Prévue pour être opérationnelle rapidement, la nouvelle société détenue à parts égales par Eidesvik et CGG possèdera donc les cinq anciens navires français, ainsi que l’Oceanic Sirius et Oceanic Vega. Tous les financements liés à ces navires y sont transférés. « CGG continuera à affréter auprès de la nouvelle société l’Oceanic Vega et l’Oceanic Sirius, puis affrétera les navires Geo Coral (dès le deuxième trimestre 2017), Geo Caribbean et Geo Celtic à l’expiration des contrats d’affrètement des autres navires aujourd’hui opérés. CGG continuera donc à opérer une flotte de 5 navires sismiques 3D avec un management opérationnel maritime et sismique identique », explique le groupe de géophysique. En plus de la réorganisation de la flotte, CGG s’est aussi entendu avec son partenaire et les banques norvégiennes pour renégocier les taux d’affrètement afin de réduire les coûts d’exploitation et donc sa compétitivité. « Les nouveaux taux journaliers d’affrètement tels que prévus dans le nouveau dispositif, associé à la modification de celui de l’Oceanic Champion annoncé le 14 mars dernier, permettront à CGG de réduire très significativement ses coûts d’affrètement. Ces nouvelles conditions contractuelles ont été obtenues principalement à travers le rééchelonnement dans le temps du remboursement des dettes attachées aux navires, couplé à une extension de la durée des engagements d’affrètement », détaille le groupe.

 

Les navires désarmés à Dunkerque (© FABIEN MONTREUIL)

« Un immense gâchis »

Avec la disparition de la flotte française de CGG, la filière hexagonale d’exploitation de navires sismiques est, pour beaucoup, éteinte ou en passe de l'être. Chez LDA, où cette activité regroupait 82 officiers, il a fallu en passer par un plan de sauvegarde de l’emploi, qui s’est traduit, selon la CFDT, par un plan de départs volontaires, quelques reclassements, des non renouvellements de CDD et un licenciement. « C’est un immense gâchis pour la filière française et, si l’on peut comprendre les raisons économiques et le problème des contrats d’affrètement avec Eidesvik qui ont conduit CGG à désarmer ses navires français, on peut regretter qu’il ne se soit rien passé lorsque l’activité a commencé à redémarrer (avec la remise en service d'un premier navire, le Geo Coral en décembre dernier, ndlr). C’est d’autant plus regrettable qu’il faut rappeler que la France, via la BPI et l’IFP, a contribué à la recapitalisation de CGG, qui restructure donc aujourd’hui sa flotte avec les Norvégiens », explique un responsable syndical. Et de déplorer « le manque de volonté politique du gouvernement français » malgré les rencontres intervenues dans les ministères, la dernière en décembre dernier. « Nous avions interpellé le gouvernement quand nous avons appris que CGG commençait à remobiliser la flotte désarmée. Il y avait sans doute encore quelque chose à jouer ».

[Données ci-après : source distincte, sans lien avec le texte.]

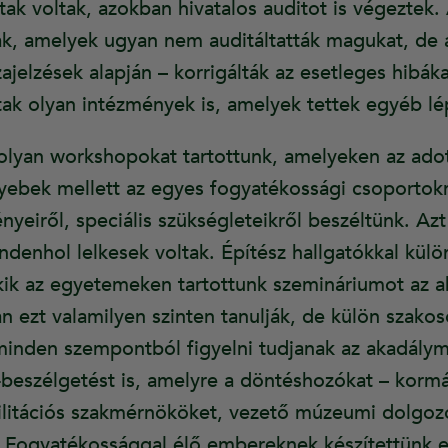
tak voltak, azokban hivatalos auditot is végeztek
tak, amelyek ugyan nem auditáltatták magukat, de
zajelzések alapján – korrigálták az esetleges hibáka
ak olyan intézmények is, amelyek tettek egyéb lé
e olyan workshopokat tartottunk, amelyeken az ado
gyebek mellett az egyes fogyatékossági csoportokr
nyeiről, speciális szükségleteikről beszéltünk. Azt
enhol lelkesek voltak. Építész hallgatókkal külön
kik az egyetemeken tartottunk szemináriumot az 
n ezt valamilyen szinten tanulják, de külön szako
inden szempontból figyelni tudjanak az akadály
l-beszélgetést is, amelyre a döntéshozókat – korm
litációs szakmérnököket, vezető múzeumi dolgozók
 Fogyatékossággal élő embereknek készítettünk egy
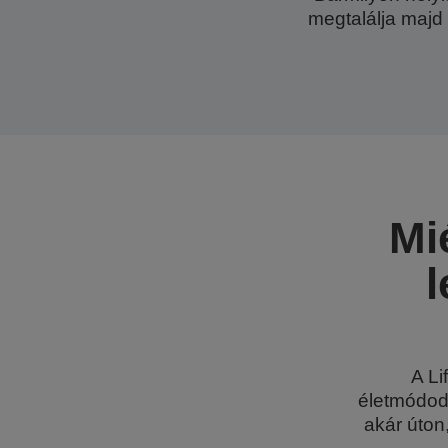
megtalálja majd 
Mi
l
A Li
életmódodd
akár úton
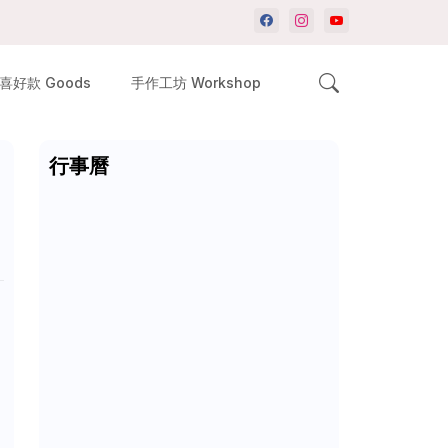
喜好款 Goods
手作工坊 Workshop
行事曆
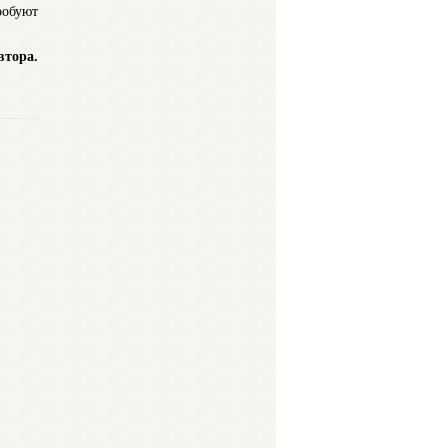
робуют
втора.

Pour la CFDT, l'expertise française n’est pas encore totalement morte, mais si l’on veut le préserver, il va falloir agir très vite : « Ce savoir-faire existe encore car nous avons encore des officiers qui ont travaillé à la sismique il y a moins d’un an, donc avec des certificats à jour. LDA a, de plus, décroché au Vietnam un contrat avec l’Amadeus. Même si le bateau a été re-pavillonné localement et que cette mission n’est prévue pour le moment que pour quelques mois, nous avons des officiers français à bord. Et puis il y a la question de la flotte stratégique et les décisions qui pourront être prises quand la loi sera entrée en vigueur ». Ce responsable syndical en convient, les chances de sauver la filière sont sans doute minces, surtout sans le poids lourd national qu’est CGG. « Mais il n’est pas encore trop tard ».